Repeat the lines from the one containing "See All Answers" through the one containing "browser console for more information).", including both of those lines. Leave out the pictures.
Records for the exercise below:
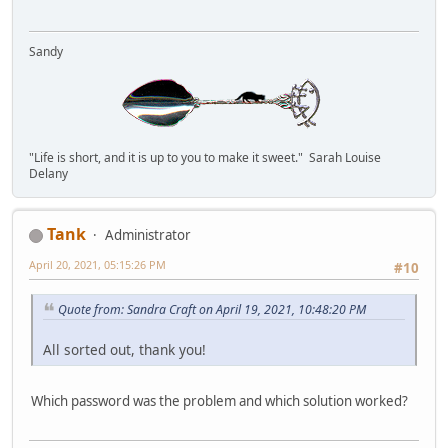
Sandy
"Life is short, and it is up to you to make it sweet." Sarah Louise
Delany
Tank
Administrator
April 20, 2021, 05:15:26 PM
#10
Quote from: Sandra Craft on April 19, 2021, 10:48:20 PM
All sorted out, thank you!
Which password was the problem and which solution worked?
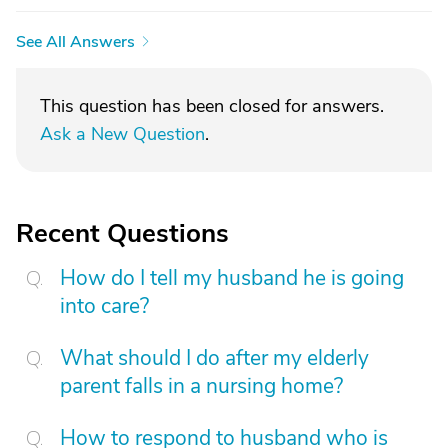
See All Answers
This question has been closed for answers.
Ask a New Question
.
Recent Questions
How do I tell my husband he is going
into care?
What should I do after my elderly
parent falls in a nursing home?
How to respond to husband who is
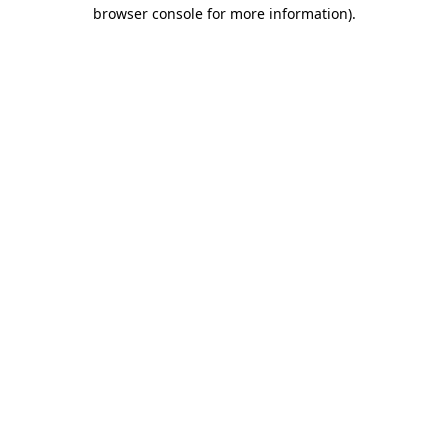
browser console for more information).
End of Records for the exercise.
Records for the exercise below:
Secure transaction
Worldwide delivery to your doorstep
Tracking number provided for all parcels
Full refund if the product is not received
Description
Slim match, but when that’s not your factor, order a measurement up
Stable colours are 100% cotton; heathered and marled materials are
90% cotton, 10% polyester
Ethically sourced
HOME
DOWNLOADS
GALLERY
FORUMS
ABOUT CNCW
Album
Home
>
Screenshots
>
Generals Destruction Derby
End of Records for the exercise.
:: The completed task ::
See All Answers
This question has been closed for answers.
Ask a New Question
.
Recent Questions
How do I tell my husband he is going
into care?
What should I do after my elderly
parent falls in a nursing home?
How to respond to husband who is
browser console for more information).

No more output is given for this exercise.